▶ PROBLEM TO SOLVE: Every line of the entries that holds the word "Tours" is to be copied.

_ _ _ _ _ _ _

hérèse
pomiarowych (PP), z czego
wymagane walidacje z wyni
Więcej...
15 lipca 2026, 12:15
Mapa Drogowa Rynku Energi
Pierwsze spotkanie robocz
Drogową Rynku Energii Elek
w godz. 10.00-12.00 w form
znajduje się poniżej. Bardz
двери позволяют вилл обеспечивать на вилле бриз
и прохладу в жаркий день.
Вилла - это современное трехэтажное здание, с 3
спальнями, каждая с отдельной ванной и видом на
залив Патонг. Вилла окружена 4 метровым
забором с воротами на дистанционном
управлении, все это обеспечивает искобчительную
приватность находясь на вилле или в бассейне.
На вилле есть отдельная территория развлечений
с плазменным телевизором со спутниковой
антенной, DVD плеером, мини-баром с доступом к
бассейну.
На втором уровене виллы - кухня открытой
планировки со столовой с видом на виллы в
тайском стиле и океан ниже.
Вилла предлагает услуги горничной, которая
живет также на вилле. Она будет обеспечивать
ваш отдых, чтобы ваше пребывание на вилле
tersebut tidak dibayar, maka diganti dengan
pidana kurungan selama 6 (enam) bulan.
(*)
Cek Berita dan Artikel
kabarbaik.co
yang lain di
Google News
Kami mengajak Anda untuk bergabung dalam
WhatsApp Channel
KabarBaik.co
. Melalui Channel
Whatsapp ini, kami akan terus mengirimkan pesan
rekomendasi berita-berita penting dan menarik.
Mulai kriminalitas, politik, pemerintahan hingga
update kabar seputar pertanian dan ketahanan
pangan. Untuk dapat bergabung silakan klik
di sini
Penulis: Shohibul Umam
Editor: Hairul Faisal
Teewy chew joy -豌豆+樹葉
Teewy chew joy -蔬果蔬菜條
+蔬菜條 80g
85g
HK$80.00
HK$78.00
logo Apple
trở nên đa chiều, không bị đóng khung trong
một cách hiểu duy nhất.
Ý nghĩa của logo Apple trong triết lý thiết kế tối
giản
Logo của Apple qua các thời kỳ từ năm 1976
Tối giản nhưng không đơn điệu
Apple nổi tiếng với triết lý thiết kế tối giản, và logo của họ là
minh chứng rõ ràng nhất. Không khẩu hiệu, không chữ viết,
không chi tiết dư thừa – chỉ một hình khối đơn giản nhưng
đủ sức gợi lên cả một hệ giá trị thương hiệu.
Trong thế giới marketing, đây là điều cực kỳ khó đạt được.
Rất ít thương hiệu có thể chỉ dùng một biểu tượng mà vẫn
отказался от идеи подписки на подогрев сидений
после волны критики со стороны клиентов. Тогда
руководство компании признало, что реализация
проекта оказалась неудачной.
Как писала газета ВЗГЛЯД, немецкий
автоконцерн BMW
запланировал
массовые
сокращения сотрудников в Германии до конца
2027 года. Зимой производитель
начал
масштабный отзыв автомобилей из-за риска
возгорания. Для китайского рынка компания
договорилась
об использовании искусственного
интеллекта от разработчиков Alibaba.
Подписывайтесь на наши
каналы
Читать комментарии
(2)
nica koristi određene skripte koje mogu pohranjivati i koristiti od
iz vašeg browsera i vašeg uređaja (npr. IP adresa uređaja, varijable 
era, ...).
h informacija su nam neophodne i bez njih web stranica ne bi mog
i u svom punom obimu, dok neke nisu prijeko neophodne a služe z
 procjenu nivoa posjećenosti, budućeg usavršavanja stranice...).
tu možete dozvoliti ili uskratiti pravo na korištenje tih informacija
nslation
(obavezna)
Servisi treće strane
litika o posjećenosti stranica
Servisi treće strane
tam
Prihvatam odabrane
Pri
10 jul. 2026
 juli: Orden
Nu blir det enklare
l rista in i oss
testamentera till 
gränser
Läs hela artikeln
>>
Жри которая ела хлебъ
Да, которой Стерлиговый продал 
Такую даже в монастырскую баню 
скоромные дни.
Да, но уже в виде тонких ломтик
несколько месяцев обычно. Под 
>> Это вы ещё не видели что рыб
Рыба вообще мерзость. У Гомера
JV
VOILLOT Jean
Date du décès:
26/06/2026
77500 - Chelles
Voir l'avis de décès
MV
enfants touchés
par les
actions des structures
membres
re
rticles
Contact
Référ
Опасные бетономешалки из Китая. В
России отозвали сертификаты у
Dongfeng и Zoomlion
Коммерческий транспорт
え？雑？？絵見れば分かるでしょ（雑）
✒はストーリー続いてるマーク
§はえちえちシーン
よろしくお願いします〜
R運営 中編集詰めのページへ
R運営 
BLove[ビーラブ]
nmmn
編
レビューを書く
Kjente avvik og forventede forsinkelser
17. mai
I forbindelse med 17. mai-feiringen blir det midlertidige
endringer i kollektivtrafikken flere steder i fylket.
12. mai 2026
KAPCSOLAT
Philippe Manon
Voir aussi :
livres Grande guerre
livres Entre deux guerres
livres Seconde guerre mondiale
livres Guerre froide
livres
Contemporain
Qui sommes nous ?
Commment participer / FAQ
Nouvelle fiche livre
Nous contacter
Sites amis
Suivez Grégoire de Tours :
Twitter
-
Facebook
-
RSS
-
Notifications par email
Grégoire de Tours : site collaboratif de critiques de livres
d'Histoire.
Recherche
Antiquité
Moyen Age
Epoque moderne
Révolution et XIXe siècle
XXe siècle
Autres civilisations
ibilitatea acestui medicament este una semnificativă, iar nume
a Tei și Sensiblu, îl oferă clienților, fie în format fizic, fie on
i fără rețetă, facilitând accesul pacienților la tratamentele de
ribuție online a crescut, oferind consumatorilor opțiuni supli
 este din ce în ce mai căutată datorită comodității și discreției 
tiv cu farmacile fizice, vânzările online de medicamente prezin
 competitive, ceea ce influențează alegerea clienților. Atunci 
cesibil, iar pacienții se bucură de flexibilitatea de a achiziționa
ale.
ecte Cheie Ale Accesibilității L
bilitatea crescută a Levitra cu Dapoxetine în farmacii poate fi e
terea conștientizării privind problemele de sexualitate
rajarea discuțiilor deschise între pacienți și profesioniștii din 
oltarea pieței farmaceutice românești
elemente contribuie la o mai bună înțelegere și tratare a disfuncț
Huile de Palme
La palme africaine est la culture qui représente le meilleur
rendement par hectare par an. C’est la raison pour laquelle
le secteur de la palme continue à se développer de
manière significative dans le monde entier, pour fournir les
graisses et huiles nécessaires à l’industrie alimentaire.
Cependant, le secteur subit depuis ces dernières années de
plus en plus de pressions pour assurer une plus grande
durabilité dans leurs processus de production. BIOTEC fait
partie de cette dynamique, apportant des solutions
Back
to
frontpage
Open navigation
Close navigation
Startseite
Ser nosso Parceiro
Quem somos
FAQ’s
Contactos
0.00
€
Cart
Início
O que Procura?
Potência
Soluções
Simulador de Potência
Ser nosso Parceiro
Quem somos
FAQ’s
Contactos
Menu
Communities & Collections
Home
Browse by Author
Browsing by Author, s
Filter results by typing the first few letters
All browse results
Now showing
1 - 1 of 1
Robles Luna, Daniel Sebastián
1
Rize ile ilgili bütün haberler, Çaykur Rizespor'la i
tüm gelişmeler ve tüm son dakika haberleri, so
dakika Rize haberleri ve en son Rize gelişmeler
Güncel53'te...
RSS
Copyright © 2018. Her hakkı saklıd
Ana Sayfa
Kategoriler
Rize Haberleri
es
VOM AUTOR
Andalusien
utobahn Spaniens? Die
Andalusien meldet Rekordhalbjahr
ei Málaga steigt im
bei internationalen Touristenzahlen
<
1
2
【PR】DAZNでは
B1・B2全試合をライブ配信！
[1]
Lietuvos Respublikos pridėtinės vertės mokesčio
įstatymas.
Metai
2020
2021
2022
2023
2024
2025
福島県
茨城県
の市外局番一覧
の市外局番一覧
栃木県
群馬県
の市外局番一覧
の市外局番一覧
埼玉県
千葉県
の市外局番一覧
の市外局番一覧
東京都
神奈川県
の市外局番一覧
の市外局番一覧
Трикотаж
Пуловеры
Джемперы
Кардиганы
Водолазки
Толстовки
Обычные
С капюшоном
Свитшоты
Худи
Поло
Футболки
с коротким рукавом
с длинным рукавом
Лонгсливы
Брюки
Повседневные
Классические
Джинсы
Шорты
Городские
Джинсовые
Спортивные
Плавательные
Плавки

_ _ _ _ _ _ _

▶ RESPONSE AREA:
Suivez Grégoire de Tours :
Grégoire de Tours : site collaboratif de critiques de livres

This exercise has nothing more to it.